25ème Festival de Fès des musiques sacrées du monde : Du gospel et flamenco pour marquer la fin

25ème Festival de Fès des musiques sacrées du monde : Du gospel et flamenco pour marquer la fin

La scène de Bab El Makina s’est transformée en piste de danse pendant environ 45 minutes le temps de la performance du Kingdom Choir.

C’est un mélange d’airs de musique qui a clôturé, samedi soir à Bab El Makina, le 25ème Festival de Fès des musiques sacrées du monde. Entre gospel et flamenco, l’ensemble des festivaliers a visiblement trouvé son compte. Avant de laisser libre cours aux deux artistes espagnols, José Mercé et Tomatito, c’était au Kingdom Choir de Grande-Bretagne d’animer la première partie de ce concert de clôture. 

Une piste de danse

Après que le groupe a interprété un premier single sur scène, la chanteuse Karen Gibson, fondatrice et directrice du «Kingdom Choir», s’adresse au public pour le saluer et lui expliquer la nature de leur musique. «Le gospel veut dire «good news» (bonnes nouvelles) qui procurent de la joie», précise-t-elle avant d’apprendre au public que son groupe, connu lors du mariage du Prince Harry et de Meghan Markle, rendra hommage à la star défunte Aretha Franklin en interprétant l’une de ses chansons «Hallelujah».

Après quoi, le groupe, composé d’artistes britanniques, italiens, indiens et africains, enchaîne les morceaux sans manquer d’associer les mélomanes à leur chant et danse en interprétant également des airs africains. Ainsi, la scène de Bab El Makina s’est transformée en piste de danse pendant environ 45 minutes le temps de la performance du Kingdom Choir qui ne manque pas de demander au public de se lever pour danser. Entre «Stand by me», «Lovely day» et «Can you feel it», les festivaliers n’ont pu se retenir dans leurs places assises. «Votre ville est magnifique!», lance Karen Gibson qui  n’hésite pas à devoir une fière chandelle aux organisateurs à l’issue de la performance du groupe.
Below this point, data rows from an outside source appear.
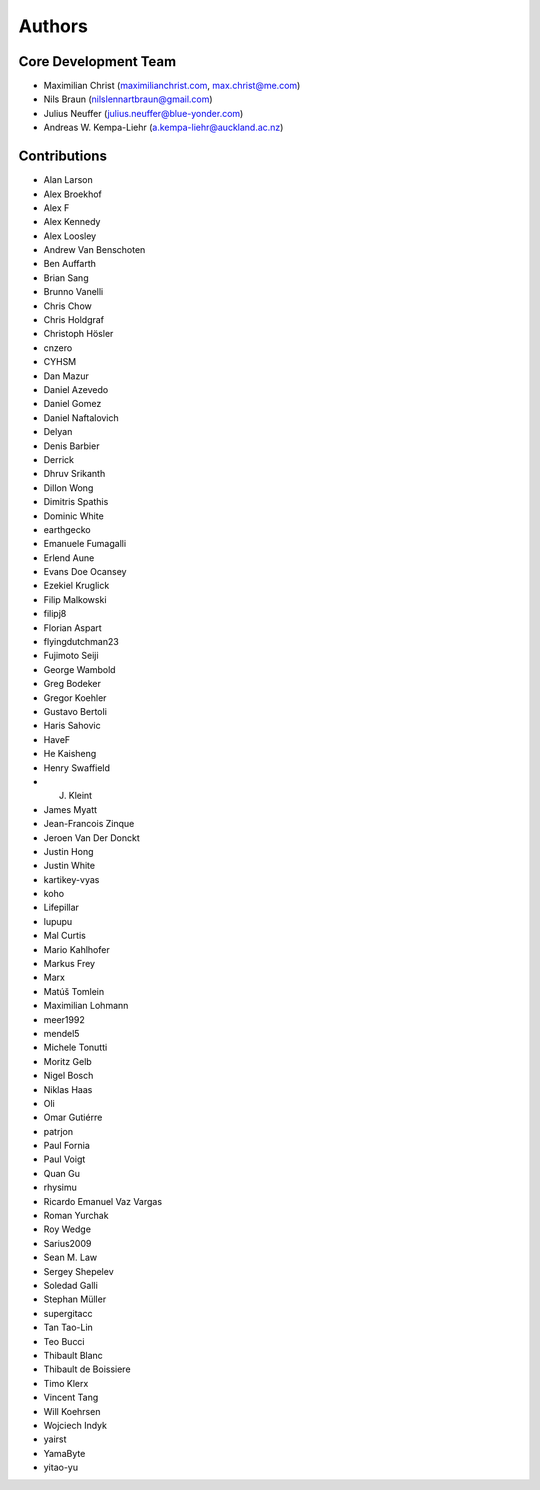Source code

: 

Authors
==========


Core Development Team
---------------------

- Maximilian Christ (`maximilianchrist.com <http://maximilianchrist.com>`_, `max.christ@me.com <max.christ@me.com>`_)
- Nils Braun  (`nilslennartbraun@gmail.com <nilslennartbraun@gmail.com>`_)
- Julius Neuffer (`julius.neuffer@blue-yonder.com <julius.neuffer@blue-yonder.com>`_)
- Andreas W. Kempa-Liehr (`a.kempa-liehr@auckland.ac.nz <https://unidirectory.auckland.ac.nz/profile/akem134>`_)

Contributions
-------------

- Alan Larson
- Alex Broekhof
- Alex F
- Alex Kennedy
- Alex Loosley
- Andrew Van Benschoten
- Ben Auffarth
- Brian Sang
- Brunno Vanelli
- Chris Chow
- Chris Holdgraf
- Christoph Hösler
- cnzero
- CYHSM
- Dan Mazur
- Daniel Azevedo
- Daniel Gomez
- Daniel Naftalovich
- Delyan
- Denis Barbier
- Derrick
- Dhruv Srikanth
- Dillon Wong
- Dimitris Spathis
- Dominic White
- earthgecko
- Emanuele Fumagalli
- Erlend Aune
- Evans Doe Ocansey
- Ezekiel Kruglick
- Filip Malkowski
- filipj8
- Florian Aspart
- flyingdutchman23
- Fujimoto Seiji
- George Wambold
- Greg Bodeker
- Gregor Koehler
- Gustavo Bertoli
- Haris Sahovic
- HaveF
- He Kaisheng
- Henry Swaffield
- J. Kleint
- James Myatt
- Jean-Francois Zinque
- Jeroen Van Der Donckt
- Justin Hong
- Justin White
- kartikey-vyas
- koho
- Lifepillar
- lupupu
- Mal Curtis
- Mario Kahlhofer
- Markus Frey
- Marx
- Matúš Tomlein
- Maximilian Lohmann
- meer1992
- mendel5
- Michele Tonutti
- Moritz Gelb
- Nigel Bosch
- Niklas Haas
- Oli
- Omar Gutiérre
- patrjon
- Paul Fornia
- Paul Voigt
- Quan Gu
- rhysimu
- Ricardo Emanuel Vaz Vargas
- Roman Yurchak
- Roy Wedge
- Sarius2009
- Sean M. Law
- Sergey Shepelev
- Soledad Galli
- Stephan Müller
- supergitacc
- Tan Tao-Lin
- Teo Bucci
- Thibault Blanc
- Thibault de Boissiere
- Timo Klerx
- Vincent Tang
- Will Koehrsen
- Wojciech Indyk
- yairst
- YamaByte
- yitao-yu
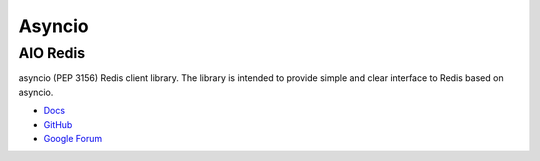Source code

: .. _YdLjgOW9Wb:

=======================================
Asyncio
=======================================

AIO Redis
===========================================================

asyncio (PEP 3156) Redis client library.
The library is intended to provide simple and clear interface to Redis based on asyncio.

* `Docs <https://aioredis.readthedocs.io/en/latest/>`_
* `GitHub <https://github.com/aio-libs/aioredis>`_
* `Google Forum <https://groups.google.com/forum/#!forum/aio-libs>`_
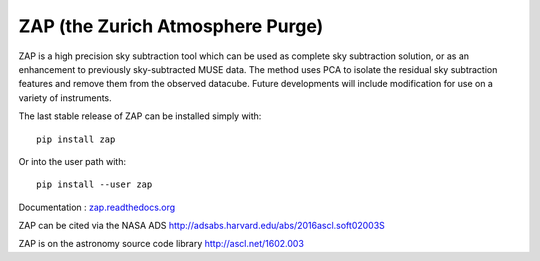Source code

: ZAP (the Zurich Atmosphere Purge)
---------------------------------

ZAP is a high precision sky subtraction tool which can be used as complete sky
subtraction solution, or as an enhancement to previously sky-subtracted MUSE data.
The method uses PCA to isolate the residual sky subtraction features and remove
them from the observed datacube. Future developments will include modification for
use on a variety of instruments.

The last stable release of ZAP can be installed simply with::

    pip install zap

Or into the user path with::

    pip install --user zap

Documentation : `zap.readthedocs.org <http://zap.readthedocs.org/en/latest/>`_

ZAP can be cited via the NASA ADS http://adsabs.harvard.edu/abs/2016ascl.soft02003S

ZAP is on the astronomy source code library http://ascl.net/1602.003

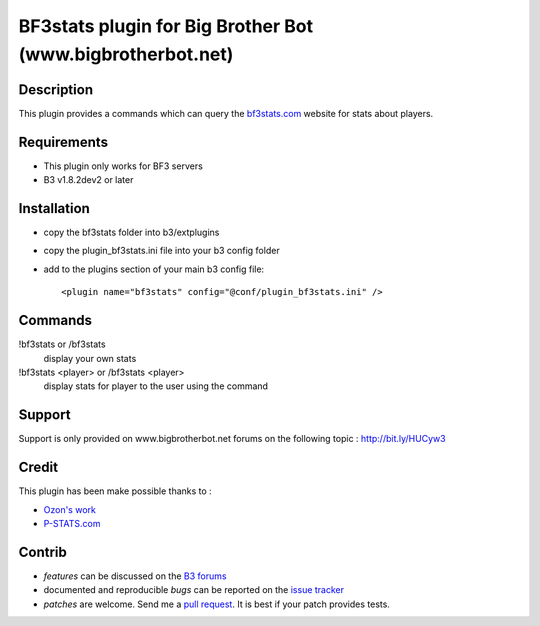 BF3stats plugin for Big Brother Bot (www.bigbrotherbot.net)
===========================================================


Description
-----------

This plugin provides a commands which can query the `bf3stats.com <http://bf3stats.com>`_ website for stats about players.

.. image:: http://i.imgur.com/XcvyI.png
   :alt: In-game screenshot
   :target: http://imgur.com/XcvyI
   :align: center


Requirements
------------

- This plugin only works for BF3 servers
- B3 v1.8.2dev2 or later


Installation
------------

- copy the bf3stats folder into b3/extplugins
- copy the plugin_bf3stats.ini file into your b3 config folder
- add to the plugins section of your main b3 config file::

    <plugin name="bf3stats" config="@conf/plugin_bf3stats.ini" />


Commands
--------

!bf3stats or /bf3stats
  display your own stats

!bf3stats <player> or /bf3stats <player>
  display stats for player to the user using the command



Support
-------

Support is only provided on www.bigbrotherbot.net forums on the following topic : http://bit.ly/HUCyw3



Credit
------

This plugin has been make possible thanks to :

- `Ozon's work <https://github.com/ozon/python-bf3stats>`_
- `P-STATS.com <http://p-stats.com/>`_

.. image:: http://files.p-stats.com/img/pstats/pstats_logo.png
     :alt: Player Stats Network
     :target: http://p-stats.com/
     :scale: 50%

Contrib
-------

- *features* can be discussed on the `B3 forums <http://bit.ly/HUCyw3>`_
- documented and reproducible *bugs* can be reported on the `issue tracker <https://github.com/courgette/b3-plugin-bf3stats/issues>`_
- *patches* are welcome. Send me a `pull request <http://help.github.com/send-pull-requests/>`_. It is best if your patch provides tests.

.. image:: https://secure.travis-ci.org/courgette/b3-plugin-bf3stats.png?branch=master
   :alt: Build Status
   :target: http://travis-ci.org/courgette/b3-plugin-bf3stats


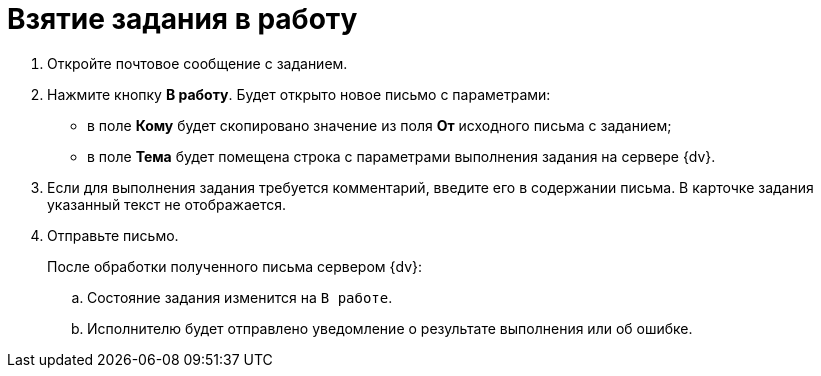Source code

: = Взятие задания в работу

. Откройте почтовое сообщение с заданием.
. Нажмите кнопку *В работу*. Будет открыто новое письмо с параметрами:
+
* в поле *Кому* будет скопировано значение из поля *От* исходного письма с заданием;
* в поле *Тема* будет помещена строка с параметрами выполнения задания на сервере {dv}.
+
. Если для выполнения задания требуется комментарий, введите его в содержании письма. В карточке задания указанный текст не отображается.
. Отправьте письмо.
+
.После обработки полученного письма сервером {dv}:
.. Состояние задания изменится на `В работе`.
.. Исполнителю будет отправлено уведомление о результате выполнения или об ошибке.
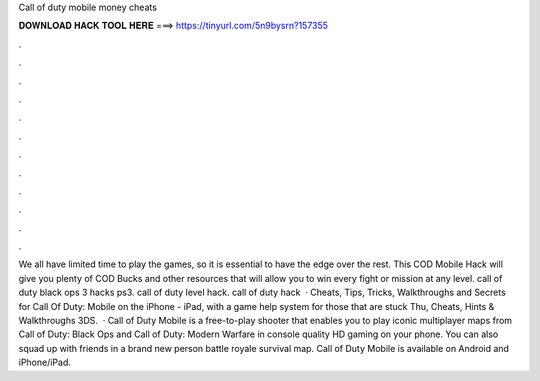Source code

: Call of duty mobile money cheats

𝐃𝐎𝐖𝐍𝐋𝐎𝐀𝐃 𝐇𝐀𝐂𝐊 𝐓𝐎𝐎𝐋 𝐇𝐄𝐑𝐄 ===> https://tinyurl.com/5n9bysrn?157355

.

.

.

.

.

.

.

.

.

.

.

.

We all have limited time to play the games, so it is essential to have the edge over the rest. This COD Mobile Hack will give you plenty of COD Bucks and other resources that will allow you to win every fight or mission at any level. call of duty black ops 3 hacks ps3. call of duty level hack. call of duty hack   · Cheats, Tips, Tricks, Walkthroughs and Secrets for Call Of Duty: Mobile on the iPhone - iPad, with a game help system for those that are stuck Thu, Cheats, Hints & Walkthroughs 3DS.  · Call of Duty Mobile is a free-to-play shooter that enables you to play iconic multiplayer maps from Call of Duty: Black Ops and Call of Duty: Modern Warfare in console quality HD gaming on your phone. You can also squad up with friends in a brand new person battle royale survival map. Call of Duty Mobile is available on Android and iPhone/iPad.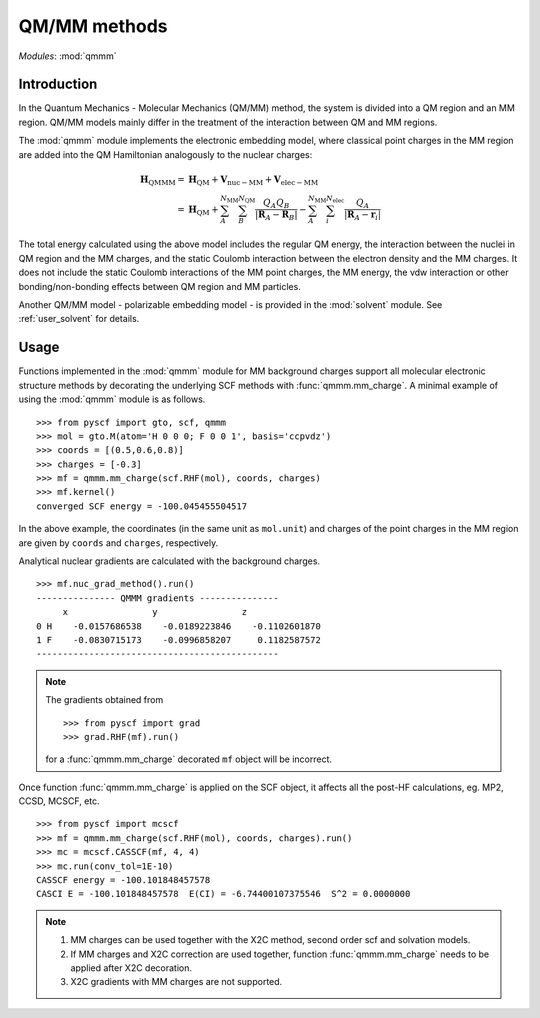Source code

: 
.. _user_qmmm:

QM/MM methods
*************

*Modules*: :mod:`qmmm`

Introduction
============

In the Quantum Mechanics - Molecular Mechanics (QM/MM) method,
the system is divided into a QM region and an MM region.
QM/MM models mainly differ in the treatment of the interaction
between QM and MM regions.

The :mod:`qmmm` module implements the electronic embedding model,
where classical point charges in the MM region are
added into the QM Hamiltonian analogously to the nuclear charges:

.. math::
    \mathbf{H}_{\mathrm{QMMM}} =&\ \mathbf{H}_{\mathrm{QM}}
        + \mathbf{V}_{\mathrm{nuc}-\mathrm{MM}} + \mathbf{V}_{\mathrm{elec}-\mathrm{MM}} \\
        =&\ \mathbf{H}_{\mathrm{QM}} + \sum_{A}^{N_{\mathrm{MM}}} \sum_{B}^{N_{\mathrm{QM}}}
            \frac{Q_{A}Q_{B}}{|\mathbf{R}_A - \mathbf{R}_B|}
        - \sum_{A}^{N_{\mathrm{MM}}} \sum_i^{N_{\mathrm{elec}}}
            \frac{Q_{A}}{|\mathbf{R}_A - \mathbf{r}_i|}

The total energy calculated using the above model includes
the regular QM energy, the interaction between
the nuclei in QM region and the MM charges, and the static Coulomb
interaction between the electron density and the MM charges. It does not
include the static Coulomb interactions of the MM point charges, the MM
energy, the vdw interaction or other bonding/non-bonding effects between
QM region and MM particles.

Another QM/MM model - polarizable embedding model - is provided in the
:mod:`solvent` module. See :ref:`user_solvent` for details.

Usage
=====

Functions implemented in the :mod:`qmmm` module for MM background charges support
all molecular electronic structure methods
by decorating the underlying SCF methods with :func:`qmmm.mm_charge`.
A minimal example of using the :mod:`qmmm` module is as follows. ::

    >>> from pyscf import gto, scf, qmmm
    >>> mol = gto.M(atom='H 0 0 0; F 0 0 1', basis='ccpvdz')
    >>> coords = [(0.5,0.6,0.8)]
    >>> charges = [-0.3]
    >>> mf = qmmm.mm_charge(scf.RHF(mol), coords, charges)
    >>> mf.kernel()
    converged SCF energy = -100.045455504517

In the above example, the coordinates (in the same unit as ``mol.unit``) and
charges of the point charges in the MM region are given by ``coords`` and ``charges``,
respectively.

Analytical nuclear gradients are calculated with the background charges. ::

    >>> mf.nuc_grad_method().run()
    --------------- QMMM gradients ---------------
         x                y                z
    0 H    -0.0157686538    -0.0189223846    -0.1102601870
    1 F    -0.0830715173    -0.0996858207     0.1182587572
    ----------------------------------------------

.. note::

    The gradients obtained from ::

    >>> from pyscf import grad
    >>> grad.RHF(mf).run()

    for a :func:`qmmm.mm_charge` decorated ``mf`` object will be incorrect.

Once function :func:`qmmm.mm_charge` is
applied on the SCF object, it affects all the
post-HF calculations, eg. MP2, CCSD, MCSCF, etc. ::

    >>> from pyscf import mcscf
    >>> mf = qmmm.mm_charge(scf.RHF(mol), coords, charges).run()
    >>> mc = mcscf.CASSCF(mf, 4, 4)
    >>> mc.run(conv_tol=1E-10)
    CASSCF energy = -100.101848457578
    CASCI E = -100.101848457578  E(CI) = -6.74400107375546  S^2 = 0.0000000

.. note::

    1. MM charges can be used together with the X2C method,
       second order scf and solvation models.
    2. If MM charges and X2C correction are used together,
       function :func:`qmmm.mm_charge`
       needs to be applied after X2C decoration.
    3. X2C gradients with MM charges are not supported.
Quelques instants après, c’était au tour du chanteur José Mercé et du guitariste Tomatito, de son vrai nom José Fernández Torres, de monter sur scène.

Du flamenco non stop

La deuxième partie du concert de clôture a été entamée par le chanteur à la voix forte, José Mercé, qui a interprété des chants de flamenco en premier avant que le guitariste Tomatito, avec qui il vient de lancer l’album «De Verdad» (Vraiment), monte sur scène. Avec un bassiste, le guitariste fait vibrer  le public. Et c’était au chanteur de revenir sur scène. «Bonsoir Fès!», s’adresse José Mercé au public pour reprendre ses chants par la suite aux rythmes de la guitare de Tomatito. Ces deux artistes considèrent d’ailleurs que «le flamenco est très spirituel».

Puis, le bassiste remonte sur scène avec la chorale pour une nouvelle prestation de battement de mains en suivant le rythme de la guitare de Tomatito qui ne manque pas de remercier le public en laissant libre cours aux rythmes d’un autre guitariste qui a enflammé les festivaliers. La dernière montée du groupe était accompagnée d’une chanteuse qui s’est jointe à la chorale. «Une bonne guitare flamenco», lance José Mercé de temps à autre en remerciant également le public. «Vive Fès!», avance-t-il en enchaînant les airs flamenco avant de se mettre debout avec Tomatito pour saluer le public en donnant l’impression que le concert a pris fin. Et c’était aux artistes de demander aux festivaliers de revenir pour savourer une dernière chanson. A lui seul, José Mercé a choisi de clôturer le concert en beauté par une danse flamenco. Il le fallait bien!